There could be a very hands-down, but still general, approach to this problem, that to a certain extent permits to calculate the distribution of some invariants.
Consider the configuration space of n points in the plane $X_n := Conf_n (\mathbb{R}^2) $: a point here consist of a tuple $x_1, \ldots, x_n$ of distinct points in $\mathbb{R}^2$. The topology here is given by being a subspace of some $\mathbb{R}^N$.
Now to a point in $X_n$ you can associate a closed curve in the plane in the following way: go from $x_i$ to $x_{i+1}$ linearly, and then go back from $x_n$ to $x_1$. This is not smooth, but any smooth immersion sufficiently close to this will do the job; in other words, if you take any lift to the space of this piecewise linear knot, the smoothly perturbed one will lift to a homotopic knot.
You can also go in the other direction: given a closed immersed curve $C$ in the plane, you can define the n-th truncation as the configuration of points of values of the curve at $0, 1/n, 2/n, \ldots, (n-1) /n$. As above, this could be not defined because points could be not distincts; but perturbing slightly some of the values $k/n$ will result in a (homotopic) configuration of points, since the curve is embedded. Maybe one could be even more formal about configurations by speaking directly about configurations obtained in the space by lifts of the curve, but this is heuristics.
The thing is that now we are somehow convinced that $X_n:= Conf_n(\mathbb{R}^2) $ is an approximation of the space of immersed curves, and it is finite dimensional. Since the (homotopic type of the) knot associated to a configuration is invariant by translations and positive dilatations (of both coordinates at the same time), we can equivalent study $Y_n := X_n /\{ translations, dilatations\}$. The cool fact is that now this space is finite dimensional it has a natural probability measure $\mu_n$, because it will be something like a subset of a sphere. Note that the subsets we wanted to measure in $X_n$ (configurations of points such that the associated knot has some homotopy type) are invariant by translations and dilatations, so they descend to subset of $Y_n$ and we can measure them with $\mu_n$.

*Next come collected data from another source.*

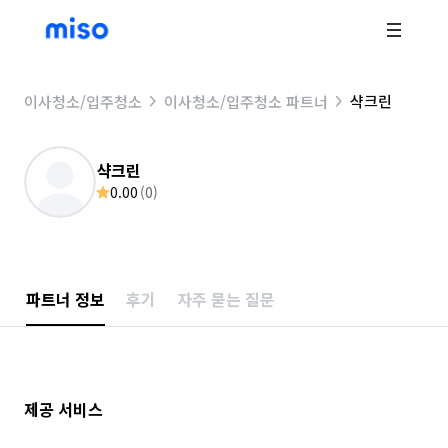
샥크린
이사청소/입주청소
이사청소/입주청소 파트너
샥크린
0.00
(
0
)
파트너 정보
후기
자주 묻는 질문
제공 서비스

The process I propose would be the following. Say you want the probability that some lifts of a plane curve as a homotopic invariant property $H$ and call $A_H$ the subsets of curves that has such homotopy type. Set $A^{(n) }_H$ as the subset of $Y_n$ of configurations (up to translations and dilatations) that yields knots in $A_H$. We'd like to set
$$ p( C \text{ has } H) = \lim_{n \to \infty} \mu_n(A^{(n)}_H) $$
Even though this could seem very abstract, there is a possibility that one could compute $\mu_n(A^n_H) $ by induction on $n$. Indeed, the $(n+1) $-th knots are obtained by the $n$-th knots by allowing the last edge to have one "flexibility" point. By inductive hypothesis, you roughly know that the rest of the knot has 'arrangement' $a_1$ with probability $p_1, \ldots,$ arrangement $a_k$ with probability $p_k$. Now you insert this new point that forms a "V" with first and n-th point and mess up somehow the knot, and you sum up this messing up by taking into account the probability that such a new point falls there.
I know that this is very heuristic, but in practice it just means: hey let's suppose that the knots are piecewise linear".
Bye! Let me know what you think. The approximation with configuration spaces in the space is not completely justified, because goodwill calculus only works for dimension greater than 4; but I still think that this could give a cool approximation to the OP problem. If time permits, I'll try to approach the Alexander Polynomial distribution case and see what happens.